Task goal
Reproduce the material below without any change, from its first line through the line containing "today = #(strftime", including that line.

—————

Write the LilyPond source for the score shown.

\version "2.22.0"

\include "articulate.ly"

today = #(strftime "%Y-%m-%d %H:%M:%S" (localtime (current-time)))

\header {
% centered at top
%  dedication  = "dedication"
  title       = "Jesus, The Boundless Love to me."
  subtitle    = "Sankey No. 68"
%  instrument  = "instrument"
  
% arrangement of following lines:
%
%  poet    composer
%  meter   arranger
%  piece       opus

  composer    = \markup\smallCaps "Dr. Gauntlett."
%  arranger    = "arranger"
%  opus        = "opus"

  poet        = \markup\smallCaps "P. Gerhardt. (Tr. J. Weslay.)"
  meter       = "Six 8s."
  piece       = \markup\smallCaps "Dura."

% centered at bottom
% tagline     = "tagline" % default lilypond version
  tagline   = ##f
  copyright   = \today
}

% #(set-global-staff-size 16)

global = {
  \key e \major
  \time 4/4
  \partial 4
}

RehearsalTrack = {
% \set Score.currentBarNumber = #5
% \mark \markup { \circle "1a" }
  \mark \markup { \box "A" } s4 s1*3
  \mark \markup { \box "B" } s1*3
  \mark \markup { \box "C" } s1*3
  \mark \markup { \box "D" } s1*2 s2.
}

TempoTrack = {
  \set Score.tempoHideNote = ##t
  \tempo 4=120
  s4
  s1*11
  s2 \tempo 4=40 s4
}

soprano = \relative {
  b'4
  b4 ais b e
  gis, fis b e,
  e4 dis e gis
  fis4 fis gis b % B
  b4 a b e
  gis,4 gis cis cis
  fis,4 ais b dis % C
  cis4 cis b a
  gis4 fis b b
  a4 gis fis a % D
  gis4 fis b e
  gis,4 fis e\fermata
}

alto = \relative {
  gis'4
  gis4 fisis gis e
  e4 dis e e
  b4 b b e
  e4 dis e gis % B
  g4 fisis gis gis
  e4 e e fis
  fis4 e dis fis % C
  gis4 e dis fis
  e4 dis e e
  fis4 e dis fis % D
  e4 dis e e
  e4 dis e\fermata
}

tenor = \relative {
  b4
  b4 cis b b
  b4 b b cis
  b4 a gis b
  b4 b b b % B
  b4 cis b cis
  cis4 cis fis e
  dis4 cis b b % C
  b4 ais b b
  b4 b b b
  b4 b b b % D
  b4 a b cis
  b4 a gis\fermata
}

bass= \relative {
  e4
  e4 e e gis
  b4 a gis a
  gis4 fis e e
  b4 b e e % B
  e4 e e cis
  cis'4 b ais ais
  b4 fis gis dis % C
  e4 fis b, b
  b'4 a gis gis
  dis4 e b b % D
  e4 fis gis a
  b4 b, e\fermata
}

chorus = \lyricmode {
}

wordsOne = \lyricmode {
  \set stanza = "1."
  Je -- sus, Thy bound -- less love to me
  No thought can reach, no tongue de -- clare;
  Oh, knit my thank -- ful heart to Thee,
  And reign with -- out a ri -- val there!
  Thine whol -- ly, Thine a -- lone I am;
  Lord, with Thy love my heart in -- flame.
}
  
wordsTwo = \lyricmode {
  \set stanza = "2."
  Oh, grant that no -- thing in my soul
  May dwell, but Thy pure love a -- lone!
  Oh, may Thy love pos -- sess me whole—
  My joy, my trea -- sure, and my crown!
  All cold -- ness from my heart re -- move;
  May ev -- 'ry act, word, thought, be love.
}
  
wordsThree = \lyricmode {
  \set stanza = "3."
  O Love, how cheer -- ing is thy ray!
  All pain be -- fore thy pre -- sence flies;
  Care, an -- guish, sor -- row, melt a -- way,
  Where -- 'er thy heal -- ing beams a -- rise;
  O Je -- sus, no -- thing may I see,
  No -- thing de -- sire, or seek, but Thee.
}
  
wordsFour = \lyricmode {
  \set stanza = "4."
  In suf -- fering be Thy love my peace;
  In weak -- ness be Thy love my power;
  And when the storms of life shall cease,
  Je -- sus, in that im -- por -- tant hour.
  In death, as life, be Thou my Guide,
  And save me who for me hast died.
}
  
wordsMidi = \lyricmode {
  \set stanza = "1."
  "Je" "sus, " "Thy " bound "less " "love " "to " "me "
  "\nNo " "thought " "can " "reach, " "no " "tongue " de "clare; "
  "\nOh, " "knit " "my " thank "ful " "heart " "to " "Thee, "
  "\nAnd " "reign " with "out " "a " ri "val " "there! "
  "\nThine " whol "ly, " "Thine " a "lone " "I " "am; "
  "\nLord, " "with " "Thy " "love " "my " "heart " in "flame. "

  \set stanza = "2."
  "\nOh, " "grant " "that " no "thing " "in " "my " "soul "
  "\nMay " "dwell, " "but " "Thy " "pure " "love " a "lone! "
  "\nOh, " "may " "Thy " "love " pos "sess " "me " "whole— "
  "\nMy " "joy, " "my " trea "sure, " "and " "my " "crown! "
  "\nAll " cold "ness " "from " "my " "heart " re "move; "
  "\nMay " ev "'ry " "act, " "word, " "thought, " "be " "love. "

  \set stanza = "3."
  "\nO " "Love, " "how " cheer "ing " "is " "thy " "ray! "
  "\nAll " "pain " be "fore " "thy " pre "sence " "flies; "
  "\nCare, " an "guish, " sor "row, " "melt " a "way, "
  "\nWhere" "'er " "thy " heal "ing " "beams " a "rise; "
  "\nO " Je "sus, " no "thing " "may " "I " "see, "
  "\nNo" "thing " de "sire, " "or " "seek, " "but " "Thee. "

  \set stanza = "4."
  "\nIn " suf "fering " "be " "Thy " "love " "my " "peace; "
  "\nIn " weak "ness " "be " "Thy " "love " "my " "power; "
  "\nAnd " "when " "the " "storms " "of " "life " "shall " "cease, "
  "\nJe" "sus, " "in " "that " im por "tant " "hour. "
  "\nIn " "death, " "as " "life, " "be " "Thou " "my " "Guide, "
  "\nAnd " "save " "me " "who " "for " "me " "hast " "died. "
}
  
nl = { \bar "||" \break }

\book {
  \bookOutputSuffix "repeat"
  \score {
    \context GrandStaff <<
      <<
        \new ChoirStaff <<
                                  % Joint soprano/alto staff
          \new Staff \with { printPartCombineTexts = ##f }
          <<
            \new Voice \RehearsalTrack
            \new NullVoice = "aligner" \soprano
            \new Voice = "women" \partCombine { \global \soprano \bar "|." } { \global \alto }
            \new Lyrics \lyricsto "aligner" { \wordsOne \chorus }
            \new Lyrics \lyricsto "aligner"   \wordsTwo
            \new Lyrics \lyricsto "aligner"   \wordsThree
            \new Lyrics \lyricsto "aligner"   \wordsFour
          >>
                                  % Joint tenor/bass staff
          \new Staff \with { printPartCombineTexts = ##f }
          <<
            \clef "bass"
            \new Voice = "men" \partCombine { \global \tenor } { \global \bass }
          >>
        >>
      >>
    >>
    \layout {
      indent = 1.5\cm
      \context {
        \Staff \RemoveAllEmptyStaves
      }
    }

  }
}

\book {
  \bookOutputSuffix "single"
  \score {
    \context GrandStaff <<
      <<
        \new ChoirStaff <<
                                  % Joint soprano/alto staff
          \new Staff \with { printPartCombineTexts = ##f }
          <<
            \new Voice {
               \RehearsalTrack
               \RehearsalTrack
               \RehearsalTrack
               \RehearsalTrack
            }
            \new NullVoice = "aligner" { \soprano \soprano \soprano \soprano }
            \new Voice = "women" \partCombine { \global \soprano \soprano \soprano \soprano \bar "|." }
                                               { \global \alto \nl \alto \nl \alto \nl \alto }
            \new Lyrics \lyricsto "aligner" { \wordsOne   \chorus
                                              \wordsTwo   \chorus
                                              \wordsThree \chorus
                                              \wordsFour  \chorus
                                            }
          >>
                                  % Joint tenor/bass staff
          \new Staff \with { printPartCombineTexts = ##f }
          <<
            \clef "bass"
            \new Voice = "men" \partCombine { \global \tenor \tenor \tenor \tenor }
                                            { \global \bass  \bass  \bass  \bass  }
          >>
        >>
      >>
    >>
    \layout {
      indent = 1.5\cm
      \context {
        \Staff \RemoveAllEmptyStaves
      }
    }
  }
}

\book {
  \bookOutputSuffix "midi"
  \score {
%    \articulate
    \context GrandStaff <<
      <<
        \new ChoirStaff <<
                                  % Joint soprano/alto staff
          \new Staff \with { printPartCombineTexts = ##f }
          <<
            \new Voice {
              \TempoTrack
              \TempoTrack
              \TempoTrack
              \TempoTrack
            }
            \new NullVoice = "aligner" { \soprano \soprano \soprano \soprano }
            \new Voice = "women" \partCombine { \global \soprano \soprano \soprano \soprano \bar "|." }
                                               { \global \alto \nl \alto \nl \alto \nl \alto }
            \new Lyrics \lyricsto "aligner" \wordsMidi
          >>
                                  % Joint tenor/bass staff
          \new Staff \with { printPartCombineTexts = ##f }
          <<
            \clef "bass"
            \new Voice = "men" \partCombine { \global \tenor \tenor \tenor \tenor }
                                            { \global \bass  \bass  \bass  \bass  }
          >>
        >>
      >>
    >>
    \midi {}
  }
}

—————

Complete output
Write the LilyPond source for the score shown.

\version "2.22.0"

\include "articulate.ly"

today = #(strftime "%Y-%m-%d %H:%M:%S" (localtime (current-time)))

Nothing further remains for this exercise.